In this more general setting, it's easy to imagine both the $x_\mathrm{obs}$ and $y_\mathrm{obs}$ being measured with non-trivial uncertainty. The decision of what covariance kernel to use for a given application may also be challenging. In practice, problems like this are often discretized - that is, conceptually there is a GP model, but really we just fit a multidimensional Gaussian PDF to measurements at a standard set of $x_\mathrm{obs}$ (possibly using some form of interpolation to translate the original data to these $x$ values), reducing the problem to fitting a vector of mean values and a covariance matrix of a given size.
"Non-parametric" models¶
The last case, if we discount the GP inspiration, is an example of what is inaccurately called a "non-parametric" model.

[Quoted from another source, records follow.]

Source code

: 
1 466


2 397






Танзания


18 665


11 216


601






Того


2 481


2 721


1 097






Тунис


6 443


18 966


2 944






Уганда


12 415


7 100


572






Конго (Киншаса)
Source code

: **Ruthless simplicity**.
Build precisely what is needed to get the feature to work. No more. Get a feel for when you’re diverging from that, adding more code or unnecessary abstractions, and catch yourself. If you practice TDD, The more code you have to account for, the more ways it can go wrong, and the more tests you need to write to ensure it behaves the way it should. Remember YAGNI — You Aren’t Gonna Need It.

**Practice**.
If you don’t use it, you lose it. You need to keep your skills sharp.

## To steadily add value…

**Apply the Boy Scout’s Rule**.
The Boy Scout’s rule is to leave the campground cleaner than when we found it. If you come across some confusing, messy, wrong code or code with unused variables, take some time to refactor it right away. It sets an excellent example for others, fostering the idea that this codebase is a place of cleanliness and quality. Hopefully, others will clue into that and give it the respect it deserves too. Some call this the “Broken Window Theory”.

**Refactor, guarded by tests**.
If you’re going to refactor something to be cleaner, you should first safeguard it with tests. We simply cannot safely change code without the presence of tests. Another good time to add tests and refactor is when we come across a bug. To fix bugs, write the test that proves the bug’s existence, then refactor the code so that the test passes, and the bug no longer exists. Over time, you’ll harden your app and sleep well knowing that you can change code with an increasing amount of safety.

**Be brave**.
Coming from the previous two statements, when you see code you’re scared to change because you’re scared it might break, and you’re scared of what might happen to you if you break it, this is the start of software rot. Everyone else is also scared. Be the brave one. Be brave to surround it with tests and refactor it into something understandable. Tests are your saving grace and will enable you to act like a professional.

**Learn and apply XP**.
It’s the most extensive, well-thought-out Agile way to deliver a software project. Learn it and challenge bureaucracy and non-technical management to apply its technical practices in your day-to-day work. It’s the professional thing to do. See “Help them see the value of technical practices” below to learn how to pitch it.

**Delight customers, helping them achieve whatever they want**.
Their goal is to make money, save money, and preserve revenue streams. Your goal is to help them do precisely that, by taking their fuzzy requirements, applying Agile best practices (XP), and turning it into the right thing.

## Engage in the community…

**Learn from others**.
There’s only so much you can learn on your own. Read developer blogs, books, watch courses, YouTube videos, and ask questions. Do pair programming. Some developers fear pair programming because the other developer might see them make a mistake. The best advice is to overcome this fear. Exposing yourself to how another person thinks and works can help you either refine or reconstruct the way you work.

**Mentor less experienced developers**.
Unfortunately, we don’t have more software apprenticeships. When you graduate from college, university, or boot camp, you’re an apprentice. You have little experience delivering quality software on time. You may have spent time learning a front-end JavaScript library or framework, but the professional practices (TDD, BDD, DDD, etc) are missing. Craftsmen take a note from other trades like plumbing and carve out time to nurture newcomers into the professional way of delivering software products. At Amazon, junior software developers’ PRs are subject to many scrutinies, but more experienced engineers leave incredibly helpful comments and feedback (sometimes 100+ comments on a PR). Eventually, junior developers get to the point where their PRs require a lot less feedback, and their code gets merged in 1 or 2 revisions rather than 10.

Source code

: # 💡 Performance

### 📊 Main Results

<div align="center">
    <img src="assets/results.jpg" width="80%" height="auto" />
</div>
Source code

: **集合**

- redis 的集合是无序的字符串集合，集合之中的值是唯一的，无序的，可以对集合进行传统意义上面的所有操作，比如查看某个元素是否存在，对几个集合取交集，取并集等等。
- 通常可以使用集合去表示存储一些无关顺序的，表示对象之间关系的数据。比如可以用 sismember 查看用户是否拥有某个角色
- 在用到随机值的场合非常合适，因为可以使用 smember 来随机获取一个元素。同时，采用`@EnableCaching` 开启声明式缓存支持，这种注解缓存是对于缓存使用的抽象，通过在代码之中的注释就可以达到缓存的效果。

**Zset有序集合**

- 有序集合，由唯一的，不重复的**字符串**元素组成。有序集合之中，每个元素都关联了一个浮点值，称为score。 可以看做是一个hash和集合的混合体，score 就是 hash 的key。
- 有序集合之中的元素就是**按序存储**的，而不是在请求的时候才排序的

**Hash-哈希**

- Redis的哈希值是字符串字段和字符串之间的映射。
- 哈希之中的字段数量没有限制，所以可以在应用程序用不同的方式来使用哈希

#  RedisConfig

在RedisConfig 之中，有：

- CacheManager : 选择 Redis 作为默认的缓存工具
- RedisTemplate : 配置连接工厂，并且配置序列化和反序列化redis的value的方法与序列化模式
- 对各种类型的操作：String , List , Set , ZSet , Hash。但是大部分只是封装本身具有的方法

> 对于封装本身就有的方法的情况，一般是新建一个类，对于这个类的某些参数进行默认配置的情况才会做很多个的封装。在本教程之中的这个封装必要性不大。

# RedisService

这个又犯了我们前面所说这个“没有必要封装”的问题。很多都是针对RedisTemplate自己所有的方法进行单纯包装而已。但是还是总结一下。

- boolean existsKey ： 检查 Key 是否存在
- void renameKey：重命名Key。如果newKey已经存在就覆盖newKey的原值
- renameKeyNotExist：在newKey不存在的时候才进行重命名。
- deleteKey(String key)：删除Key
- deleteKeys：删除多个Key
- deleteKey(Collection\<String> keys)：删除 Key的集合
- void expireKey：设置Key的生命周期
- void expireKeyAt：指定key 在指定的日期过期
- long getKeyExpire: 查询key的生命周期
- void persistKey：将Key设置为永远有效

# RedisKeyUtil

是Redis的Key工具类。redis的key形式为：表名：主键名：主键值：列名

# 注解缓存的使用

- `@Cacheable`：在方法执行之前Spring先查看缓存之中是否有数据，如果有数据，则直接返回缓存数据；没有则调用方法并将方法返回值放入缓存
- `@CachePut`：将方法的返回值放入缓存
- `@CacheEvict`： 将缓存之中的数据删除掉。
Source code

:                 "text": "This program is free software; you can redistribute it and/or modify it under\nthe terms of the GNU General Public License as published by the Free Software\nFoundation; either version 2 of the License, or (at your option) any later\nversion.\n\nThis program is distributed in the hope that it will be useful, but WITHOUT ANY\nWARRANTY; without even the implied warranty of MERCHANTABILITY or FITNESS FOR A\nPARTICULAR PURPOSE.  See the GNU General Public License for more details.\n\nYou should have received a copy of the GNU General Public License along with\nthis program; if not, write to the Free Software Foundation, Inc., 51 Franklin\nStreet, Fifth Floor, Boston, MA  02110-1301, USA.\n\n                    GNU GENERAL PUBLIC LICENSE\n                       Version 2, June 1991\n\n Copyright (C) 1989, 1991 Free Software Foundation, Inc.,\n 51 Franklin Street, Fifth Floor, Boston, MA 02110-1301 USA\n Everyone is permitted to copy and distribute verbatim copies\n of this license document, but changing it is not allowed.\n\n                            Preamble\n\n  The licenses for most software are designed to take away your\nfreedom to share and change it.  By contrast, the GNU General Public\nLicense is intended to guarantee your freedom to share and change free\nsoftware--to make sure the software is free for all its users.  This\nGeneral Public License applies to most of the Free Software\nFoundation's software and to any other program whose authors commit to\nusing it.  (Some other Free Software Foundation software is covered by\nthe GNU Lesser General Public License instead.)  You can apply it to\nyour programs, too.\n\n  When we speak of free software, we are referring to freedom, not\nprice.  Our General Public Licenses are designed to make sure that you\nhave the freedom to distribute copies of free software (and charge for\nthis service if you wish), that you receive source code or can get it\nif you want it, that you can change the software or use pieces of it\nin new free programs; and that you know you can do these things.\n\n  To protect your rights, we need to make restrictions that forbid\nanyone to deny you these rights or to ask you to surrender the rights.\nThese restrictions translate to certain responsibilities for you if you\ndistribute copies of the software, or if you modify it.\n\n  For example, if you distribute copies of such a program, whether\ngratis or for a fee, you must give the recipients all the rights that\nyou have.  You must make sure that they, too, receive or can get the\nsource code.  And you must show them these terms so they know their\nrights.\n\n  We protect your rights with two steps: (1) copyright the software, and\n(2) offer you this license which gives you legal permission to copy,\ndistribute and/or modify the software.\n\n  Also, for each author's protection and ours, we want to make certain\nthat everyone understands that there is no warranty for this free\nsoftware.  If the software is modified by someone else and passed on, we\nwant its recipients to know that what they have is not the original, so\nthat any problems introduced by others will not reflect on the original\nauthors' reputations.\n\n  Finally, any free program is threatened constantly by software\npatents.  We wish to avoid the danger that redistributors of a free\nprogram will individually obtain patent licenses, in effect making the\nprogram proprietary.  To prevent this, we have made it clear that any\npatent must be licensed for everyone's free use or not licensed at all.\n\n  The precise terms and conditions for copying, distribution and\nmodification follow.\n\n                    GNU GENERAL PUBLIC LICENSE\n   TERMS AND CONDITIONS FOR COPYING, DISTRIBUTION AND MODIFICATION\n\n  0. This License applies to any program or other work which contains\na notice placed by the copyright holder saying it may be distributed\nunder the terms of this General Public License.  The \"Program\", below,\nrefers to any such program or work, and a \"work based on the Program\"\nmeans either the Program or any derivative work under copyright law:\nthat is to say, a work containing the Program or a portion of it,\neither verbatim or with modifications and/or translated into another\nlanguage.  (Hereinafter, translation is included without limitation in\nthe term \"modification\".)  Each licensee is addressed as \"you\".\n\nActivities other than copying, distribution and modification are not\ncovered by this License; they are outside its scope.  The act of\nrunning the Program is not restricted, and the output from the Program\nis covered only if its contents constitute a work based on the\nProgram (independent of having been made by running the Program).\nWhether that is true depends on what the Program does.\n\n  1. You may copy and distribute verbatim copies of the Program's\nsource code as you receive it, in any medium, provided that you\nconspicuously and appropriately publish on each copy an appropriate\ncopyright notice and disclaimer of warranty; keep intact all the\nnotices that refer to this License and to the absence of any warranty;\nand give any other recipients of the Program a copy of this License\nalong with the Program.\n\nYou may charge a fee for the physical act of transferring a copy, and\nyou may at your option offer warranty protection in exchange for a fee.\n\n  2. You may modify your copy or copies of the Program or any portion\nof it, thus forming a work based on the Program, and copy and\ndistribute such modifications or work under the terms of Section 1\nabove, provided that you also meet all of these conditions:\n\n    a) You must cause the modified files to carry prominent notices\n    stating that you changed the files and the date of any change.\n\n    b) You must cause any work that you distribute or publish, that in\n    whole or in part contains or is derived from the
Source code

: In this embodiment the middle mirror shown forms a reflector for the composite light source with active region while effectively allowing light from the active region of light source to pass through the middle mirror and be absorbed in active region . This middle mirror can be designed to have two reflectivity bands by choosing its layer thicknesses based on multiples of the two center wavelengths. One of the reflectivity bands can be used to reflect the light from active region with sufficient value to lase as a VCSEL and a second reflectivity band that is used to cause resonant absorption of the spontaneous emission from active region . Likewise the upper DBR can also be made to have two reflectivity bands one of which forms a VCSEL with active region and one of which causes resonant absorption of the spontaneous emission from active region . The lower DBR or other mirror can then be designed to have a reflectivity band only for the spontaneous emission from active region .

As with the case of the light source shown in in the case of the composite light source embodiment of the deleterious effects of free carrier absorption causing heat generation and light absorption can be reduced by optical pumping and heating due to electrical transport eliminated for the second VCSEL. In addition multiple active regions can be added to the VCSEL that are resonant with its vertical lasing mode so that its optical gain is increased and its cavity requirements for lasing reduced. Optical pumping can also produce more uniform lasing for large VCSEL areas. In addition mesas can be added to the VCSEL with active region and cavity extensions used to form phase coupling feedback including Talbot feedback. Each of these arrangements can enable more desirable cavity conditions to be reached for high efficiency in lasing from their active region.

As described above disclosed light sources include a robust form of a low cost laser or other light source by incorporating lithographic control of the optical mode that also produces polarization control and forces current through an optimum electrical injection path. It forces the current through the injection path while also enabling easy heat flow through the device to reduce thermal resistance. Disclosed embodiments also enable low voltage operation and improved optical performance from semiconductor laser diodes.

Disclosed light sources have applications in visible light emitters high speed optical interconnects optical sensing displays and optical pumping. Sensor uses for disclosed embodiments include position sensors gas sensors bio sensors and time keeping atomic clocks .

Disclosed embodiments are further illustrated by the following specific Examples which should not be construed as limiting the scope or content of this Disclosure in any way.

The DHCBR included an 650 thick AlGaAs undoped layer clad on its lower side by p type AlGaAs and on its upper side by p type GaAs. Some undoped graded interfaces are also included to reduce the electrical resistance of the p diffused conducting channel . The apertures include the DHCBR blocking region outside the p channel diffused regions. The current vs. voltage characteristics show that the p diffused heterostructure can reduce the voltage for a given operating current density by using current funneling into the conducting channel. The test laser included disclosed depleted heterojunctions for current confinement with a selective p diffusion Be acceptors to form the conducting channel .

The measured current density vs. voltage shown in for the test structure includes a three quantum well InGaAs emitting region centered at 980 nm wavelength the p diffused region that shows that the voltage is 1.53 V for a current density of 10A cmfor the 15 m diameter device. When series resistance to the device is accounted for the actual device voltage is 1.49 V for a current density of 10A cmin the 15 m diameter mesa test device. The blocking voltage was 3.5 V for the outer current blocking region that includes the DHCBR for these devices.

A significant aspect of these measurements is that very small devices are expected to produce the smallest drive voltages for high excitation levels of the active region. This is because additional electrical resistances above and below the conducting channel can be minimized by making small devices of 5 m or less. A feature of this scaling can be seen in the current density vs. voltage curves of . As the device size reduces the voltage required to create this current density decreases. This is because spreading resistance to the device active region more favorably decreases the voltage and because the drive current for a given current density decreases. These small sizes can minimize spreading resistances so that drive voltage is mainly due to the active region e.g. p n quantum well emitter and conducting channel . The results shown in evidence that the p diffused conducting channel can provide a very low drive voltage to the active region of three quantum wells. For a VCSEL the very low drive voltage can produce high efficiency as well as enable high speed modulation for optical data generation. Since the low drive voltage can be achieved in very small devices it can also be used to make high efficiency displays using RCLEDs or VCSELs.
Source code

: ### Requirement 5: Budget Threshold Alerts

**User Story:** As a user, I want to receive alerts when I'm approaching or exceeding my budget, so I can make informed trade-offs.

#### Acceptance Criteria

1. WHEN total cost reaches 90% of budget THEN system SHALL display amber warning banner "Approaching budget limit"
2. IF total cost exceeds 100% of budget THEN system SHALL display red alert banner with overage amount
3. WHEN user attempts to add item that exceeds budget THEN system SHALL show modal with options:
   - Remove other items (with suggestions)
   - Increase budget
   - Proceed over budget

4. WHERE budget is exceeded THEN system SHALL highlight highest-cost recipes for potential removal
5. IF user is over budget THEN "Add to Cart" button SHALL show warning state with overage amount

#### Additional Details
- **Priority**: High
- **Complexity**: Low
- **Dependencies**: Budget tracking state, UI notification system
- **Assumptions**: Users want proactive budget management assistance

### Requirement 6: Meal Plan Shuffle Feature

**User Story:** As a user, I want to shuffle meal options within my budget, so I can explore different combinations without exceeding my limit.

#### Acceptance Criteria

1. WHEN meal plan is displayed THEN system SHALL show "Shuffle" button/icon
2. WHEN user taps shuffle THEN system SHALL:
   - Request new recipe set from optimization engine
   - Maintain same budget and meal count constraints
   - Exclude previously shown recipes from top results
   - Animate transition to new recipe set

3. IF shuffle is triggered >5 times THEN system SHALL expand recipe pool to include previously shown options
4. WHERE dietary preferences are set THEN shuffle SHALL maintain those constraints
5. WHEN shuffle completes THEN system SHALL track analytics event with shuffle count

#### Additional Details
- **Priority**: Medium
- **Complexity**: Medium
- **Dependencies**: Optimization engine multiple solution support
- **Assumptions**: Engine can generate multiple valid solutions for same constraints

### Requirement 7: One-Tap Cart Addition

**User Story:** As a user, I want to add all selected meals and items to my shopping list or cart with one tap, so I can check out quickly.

Here the idea is that we can avoid assuming a functional form for some part of our model by instead parametrizing the function in question as a series of values at given abcissa and interpolating as needed. Such a model is neither non-parametric (note the word "parametrizing" in the previous sentence); in fact, they often have a large number of parameters. Nor are they free of modeling assumptions, such as those inherent in the choice of interpolator and the number and positioning of abscissa. But, assuming those decisions can be made in a principled way, they do provide an alternative to a physically motivated model, should that be desirable.
Parting thoughts¶
If these notes seem a little light on concrete details compared with earlier ones, it's because we've reached the point where working through a few examples yourself is (we think) much more valuable than us pontificating about all the "advanced" models we can think of. After all, there are many ways in which models can become complex, and no single right way to handle that complexity. Similarly, while additional complexity almost invariably means more model parameters, there is no single best strategy to dealing with that computational challenge. There are a number of strategies beyond brute force MCMC that can simplify things, and there's a certain amount of artistry involved in choosing and carrying them out, as with any difficult numerical calculation. We'll see some in the tutorials here in the latter part of the course (and maybe in projects that you define). Indeed, getting you to this point, and then providing hands-on experience with realistically complex problems ("coping with reality", you might say) is one of the central goals of this course. Onward!